Original author: Justin Bons, founder of Cyber Capital
Original compilation: Luffy, Foresight News
There are three ways to achieve scalability in blockchain:
L2 expansion (BTC, ETH, TIA)
Parallelization (SOL, APT, SUI)
Sharding (TON, NEAR, EGLD)
Sharding is the future, and parallelization is an inevitable trend. In my opinion, this is where it all ends.
Because L2 expansion brings poor user experience and a weaker token economic model, it cannot control fees within the L1 range, and fragmentation destroys the user experience. Monolithic blockchain scaling approaches (parallelization and sharding) do not suffer from these fatal flaws because they are a coherent whole.
Parallelization is inevitable because client software would be foolish not to support multi-threading. All modern CPUs have multiple cores, but chains like Ethereum and Bitcoin still only process transactions sequentially, which results in most validator hardware being underutilized, which is a huge waste.
The same goes for shard chains, as each shard should be parallelized
Maximize individual shard capacity
Sharding is a further implementation of parallelization logic
Distribute workloads across multiple machines by scaling concurrency from multiple cores
This breaks previous scalability limitations.
The sharding system is now able to achieve more than 100,000 TPS, and the theoretical limit is close to 1 million TPS. At the same time, sharding has relatively low node requirements. This is how sharding solves the blockchain trilemma.
Traditional blockchain designs face three dilemmas.
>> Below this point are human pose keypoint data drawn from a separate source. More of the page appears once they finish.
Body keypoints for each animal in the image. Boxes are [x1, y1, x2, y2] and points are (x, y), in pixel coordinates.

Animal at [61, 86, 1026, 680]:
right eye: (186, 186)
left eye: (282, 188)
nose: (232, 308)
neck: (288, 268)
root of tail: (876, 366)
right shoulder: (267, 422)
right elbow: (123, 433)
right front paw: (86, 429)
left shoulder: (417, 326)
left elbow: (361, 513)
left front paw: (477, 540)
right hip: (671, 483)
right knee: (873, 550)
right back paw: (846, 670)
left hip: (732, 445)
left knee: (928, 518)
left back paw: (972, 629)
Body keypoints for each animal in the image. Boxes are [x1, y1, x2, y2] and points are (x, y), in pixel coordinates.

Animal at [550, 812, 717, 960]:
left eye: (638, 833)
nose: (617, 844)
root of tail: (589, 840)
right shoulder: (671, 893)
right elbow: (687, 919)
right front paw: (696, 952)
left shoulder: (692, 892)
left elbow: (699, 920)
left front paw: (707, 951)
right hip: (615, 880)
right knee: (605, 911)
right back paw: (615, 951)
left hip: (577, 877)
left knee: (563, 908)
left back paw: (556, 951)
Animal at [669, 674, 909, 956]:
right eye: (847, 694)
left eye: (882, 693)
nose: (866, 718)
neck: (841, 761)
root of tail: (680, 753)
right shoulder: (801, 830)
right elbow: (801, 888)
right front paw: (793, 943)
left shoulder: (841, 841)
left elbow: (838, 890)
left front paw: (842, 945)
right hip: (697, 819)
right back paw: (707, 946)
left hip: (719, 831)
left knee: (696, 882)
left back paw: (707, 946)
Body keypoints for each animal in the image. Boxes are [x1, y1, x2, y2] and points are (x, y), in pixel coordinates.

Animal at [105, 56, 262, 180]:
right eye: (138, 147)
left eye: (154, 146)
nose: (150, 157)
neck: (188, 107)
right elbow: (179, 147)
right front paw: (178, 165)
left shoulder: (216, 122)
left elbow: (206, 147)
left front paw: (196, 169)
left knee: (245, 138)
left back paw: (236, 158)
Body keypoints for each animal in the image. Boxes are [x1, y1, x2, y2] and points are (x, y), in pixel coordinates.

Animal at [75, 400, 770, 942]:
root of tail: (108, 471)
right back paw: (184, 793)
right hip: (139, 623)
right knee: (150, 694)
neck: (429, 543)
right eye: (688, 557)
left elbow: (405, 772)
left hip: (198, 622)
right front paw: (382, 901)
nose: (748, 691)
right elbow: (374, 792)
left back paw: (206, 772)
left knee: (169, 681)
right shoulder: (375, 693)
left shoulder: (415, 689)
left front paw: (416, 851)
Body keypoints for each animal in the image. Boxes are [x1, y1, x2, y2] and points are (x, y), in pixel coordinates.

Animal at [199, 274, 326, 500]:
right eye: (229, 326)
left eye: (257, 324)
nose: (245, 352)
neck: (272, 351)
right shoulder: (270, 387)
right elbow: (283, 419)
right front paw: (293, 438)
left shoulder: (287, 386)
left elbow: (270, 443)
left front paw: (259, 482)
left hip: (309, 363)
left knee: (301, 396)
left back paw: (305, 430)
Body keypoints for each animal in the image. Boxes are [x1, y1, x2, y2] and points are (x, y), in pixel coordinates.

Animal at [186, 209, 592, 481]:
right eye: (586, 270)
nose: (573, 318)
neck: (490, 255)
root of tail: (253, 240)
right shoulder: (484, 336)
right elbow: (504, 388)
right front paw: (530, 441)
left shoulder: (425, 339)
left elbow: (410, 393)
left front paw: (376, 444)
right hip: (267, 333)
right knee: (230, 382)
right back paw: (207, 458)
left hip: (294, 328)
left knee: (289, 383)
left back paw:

Because at some point, node requirements become so high that they threaten decentralization. Since all nodes must validate all global state updates, it fundamentally does not scale. Sharding solves this problem.
Unlike traditional designs, sharded chains can scale capacity based on usage, whereas non-sharded chains will always eventually hit a cap. When a shard chain gains more usage and adoption by validators, it can launch a new shard. In other words, sharding scales linearly.
Other blockchains scale quadratically, meaning that as the network grows, the node requirements become higher and higher until physical limits are reached. There is an upper limit to what we can handle within a single silicon chip compared to what can be achieved with computer networks.
There are many wrong views about sharding. Let me make two points here:
“You can attack a single shard”; rebuttal: since validators are random, shards share L1 security
“No composability”; rebuttal: cross-shard communication is natively built-in, ensuring seamless interoperability
The irony of these criticisms is that L2 scaling is more likely to make the same mistakes:
“You can attack a single L2”; this is true, especially considering that managing keys and decentralized orderers require their own consensus
No composability; same fact, no enshrining
Fortunately, the leap from parallelization to sharding is much shorter compared to modular blockchains.
At the same time, parallelization will likely provide enough capacity for many years to come, which is why I would support the latter two options.
Monolithic expansion still allows modular expansion using L2, allowing the free market to choose the best solution; while modular expansion is more similar to the planned economy of L1 forcing modular expansion.
We should let the market choose another L1/L2.
We have to draw the line where modular blockchains are concerned, I am convinced that modular scaling is a technical dead end. Worse, it sets us back because people mistakenly associate modular design with cryptocurrency. Slow, expensive and difficult, thats what modularity is.
And monolithic designs are fast, cheap, easy to use and understand. If the community provides enough resistance, Ethereum could still return to sharding, which could lead to a block size debate-style fork as conservatives try to hang on to power.
There is no doubt that the entrenched power within Ethereum will not be easily overturned. Venture capital and tokens provide strong incentives for Ethereum’s L1 expansion. Since Ethereum also lacks good on-chain governance, it may be easier to vote with your feet.
I am not an enemy of Ethereum, but a friend of it. If Im right, then Ethereums biggest enemy is within its entrenched leadership, and the same goes for Bitcoin.
Power corrupts, and absolute power corrupts absolutely.
Tribalism aside, the bottom line is whether the evolution of blockchain technology is along the right path: as I said, monolithic scaling. Advocates of modular scaling often cite the blockchain trilemma as an argument underpinning the approach.
I respect this ideology because there are many good and smart people supporting L2 scaling.
However, this belief is based on a flawed assumption. The evidence for viable L1 expansion continues to pile up, and its becoming a mountain. It’s too big to ignore, with competing blockchains surpassing Bitcoin and Ethereum on multiple metrics.
The truth is out there, monolithic scaling is the future, enabling everyone to use the blockchain directly, bringing us back to Satoshi Nakamoto’s vision.